Thursday, April 26, 2007 21:44
♥
Tomorrow will be Friday & it means last day of week 1 (: I don't really like school now especially this semester. Workload is heavy and almost all the modules are so difficult. Boy had left for overseas today morning. We talked over the phone last night & still I can't control my tears. I just got this feeling that my heart is tearing apart although he will be back on Sunday. I just can't hold back my tears and I cried for half an hour. I cried myself to sleep last night and woke up once every 2 hours. I was so anxious that I will missed boy's morning call. I really want to hear him talk to me before he board the plane. After my morning shower, I messaged boy & I started to tear again. Why is this so?
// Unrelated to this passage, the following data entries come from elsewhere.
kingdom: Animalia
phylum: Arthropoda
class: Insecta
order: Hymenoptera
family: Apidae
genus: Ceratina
In school, I managed to control my tears but once I'm at home or all by myself, I will start to cry again ): After school, went over to meet sister at TM. Shopped around and went home by myself. Reached home, watched TV an went to took my shower before I started to slack in front of my laptop. Boy was so sweet & good to leave me a comment in friendster before he leave. But again, I can't hold back my tears. I'm so useless and emotional. I just hate myself at times for being such a failure. Right now, I'm waiting to give me a call since he promised me that he will call me everyday. I'm still waiting for his call although I'm feeling fatigue now. I really don't want to miss his call as I really want to hear his voice & I miss him so much. I felt so lost without him. Thanks to those who kept me accompanied. [classmates, Pauline & Janice] I really appreciate it. Till here. Good night.